The goal set Monday in the final hour of the Legislature's regular session — enactment of 70 percent of the state's 2018-19 budget by 7 a.m. Wednesday — proved to be unrealistically ambitious. That self-imposed deadline arrived without work complete on any of the seven bills on a special session agenda set with a handshake by DFL Gov. Mark Dayton and leaders of the Legislature's Republican majority and DFL minority caucuses.
We doubt that Minnesotans will fault them for tardiness — provided that legislators and the governor set the budget into law well before Minnesotans need worry about the disruption of a government shutdown, which would ensue on July 1 if no budget has been enacted.
Legislators reconvened Wednesday afternoon to try again. That delay brought one silver lining: a few more hours of opportunity for the public to review bills that in some cases were still not available Wednesday afternoon. That lack of transparency is a bad habit that does the Legislature no credit.
When Minnesotans take a hard look, we suspect that few of them will find the bills wholly satisfactory. That's the nature of bipartisan compromise. Count the Star Tribune Editorial Board among those with qualms about the course that Monday night's deal set. But against the backdrop of the last two years of futility, Monday's deal qualifies as a breakthrough. It includes three bills that were stalled in 2015 and 2016: a tax bill that both cuts taxes and improves tax policy; a boost in funding for both roads and transit; and a $1 billion public works bill that, among other things, would help municipalities improve aging water treatment systems.

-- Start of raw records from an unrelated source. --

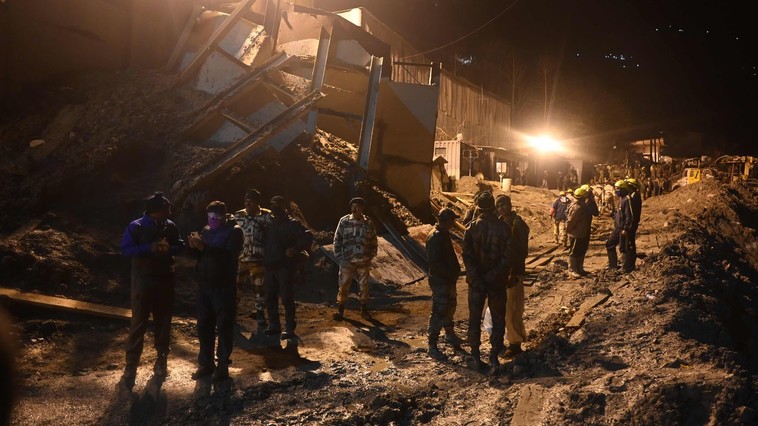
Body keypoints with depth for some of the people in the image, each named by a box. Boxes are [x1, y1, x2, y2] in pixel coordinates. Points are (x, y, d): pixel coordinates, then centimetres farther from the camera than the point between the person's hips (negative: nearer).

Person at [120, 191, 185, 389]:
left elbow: (180, 245, 8)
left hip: (165, 279, 4)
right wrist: (149, 248, -26)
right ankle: (131, 367, 2)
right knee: (138, 323, -3)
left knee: (163, 320, 12)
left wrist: (169, 249, -15)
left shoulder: (170, 226, -1)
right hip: (143, 279, -4)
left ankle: (162, 360, 25)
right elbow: (125, 249, -15)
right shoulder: (136, 226, -11)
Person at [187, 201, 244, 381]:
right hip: (205, 285, 6)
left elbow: (230, 255, -23)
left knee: (224, 326, 0)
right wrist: (194, 246, -12)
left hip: (224, 287, -6)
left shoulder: (235, 231, -8)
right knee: (204, 326, 9)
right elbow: (198, 255, 11)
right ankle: (206, 363, 19)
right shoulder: (206, 230, 11)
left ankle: (223, 365, 8)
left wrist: (204, 247, -29)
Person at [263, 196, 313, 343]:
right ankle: (274, 325, 22)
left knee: (287, 298, -4)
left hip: (285, 266, -6)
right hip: (270, 266, 6)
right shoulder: (270, 223, 12)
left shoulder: (293, 224, -5)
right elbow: (265, 242, 19)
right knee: (270, 297, 10)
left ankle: (290, 329, 2)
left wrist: (296, 248, -26)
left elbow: (308, 236, -14)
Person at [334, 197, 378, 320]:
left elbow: (374, 242, 8)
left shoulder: (368, 223, -1)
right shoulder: (344, 221, -5)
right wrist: (339, 258, -5)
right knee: (344, 286, 1)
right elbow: (337, 241, 0)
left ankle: (364, 310, 26)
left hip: (363, 262, 1)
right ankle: (340, 310, 14)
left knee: (364, 286, 10)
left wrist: (370, 257, 2)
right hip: (347, 261, -1)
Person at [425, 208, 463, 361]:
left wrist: (455, 272, 9)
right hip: (440, 281, -10)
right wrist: (450, 274, -21)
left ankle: (449, 333, 45)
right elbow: (434, 262, -26)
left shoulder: (444, 234, 10)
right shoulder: (435, 237, -21)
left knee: (450, 306, 25)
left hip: (449, 280, 10)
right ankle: (432, 346, -2)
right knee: (439, 312, -7)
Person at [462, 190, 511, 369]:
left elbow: (467, 256, -13)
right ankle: (494, 356, 15)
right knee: (498, 319, 13)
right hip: (498, 281, 0)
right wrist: (493, 277, -7)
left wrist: (476, 279, -11)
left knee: (474, 318, 11)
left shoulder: (472, 228, -9)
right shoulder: (504, 228, -8)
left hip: (476, 282, 0)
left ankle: (475, 356, 12)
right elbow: (506, 258, -11)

Those three measures along with more generous funding for education, human services and state agencies than Republicans originally contemplated — yet less than Dayton sought — add up to a "meet in the middle" package that we think many Minnesotans would deem fair.
Unfortunately, some of that satisfaction will be purchased with one-time money. The proposed deal contemplates a $700 million drawdown through 2021 of the special fund created to pay the state's share of MinnesotaCare. That fund is well in the black today, but its revenue source is due to dry up in 2019. Coming as the Trump administration is announcing its plan to cut Medicaid and other safety net programs, the future cost of this choice could prove high indeed.
Raiding that fund made fiscal room for tax cuts totaling $650 million over two years — $300 million more than the Editorial Board deemed affordable. The tax bill, sent to Dayton Wednesday afternoon, would offer relief to owners of farms and business property, middle-income Social Security recipients, and heirs of large estates. It includes tax credits for the repayment of student loans and for families that save for college educations.
Some of those features are forecast to take a rapidly growing bite out of state revenue in coming years. Already in 2020-21, the tax bill's drain on the state treasury will be $790 million, 21 percent more than in 2018-19. A smaller tax bill would have been prudent. So would have been an increase in the highway-dedicated gas tax and metro transit sales tax, which Republicans rejected in favor of tapping the state's general fund for transportation to the tune of an additional $300 million. When the next downturn comes, sustaining that much general fund spending for transportation could prove difficult.
That much short-term expediency is worrisome in a state budget. But if the alternative is a government shutdown — as divided government brought in 2005 and 2011 — we'll take the Monday night deal and invite Minnesotans to join us in asking the 2018 Legislature to make it better.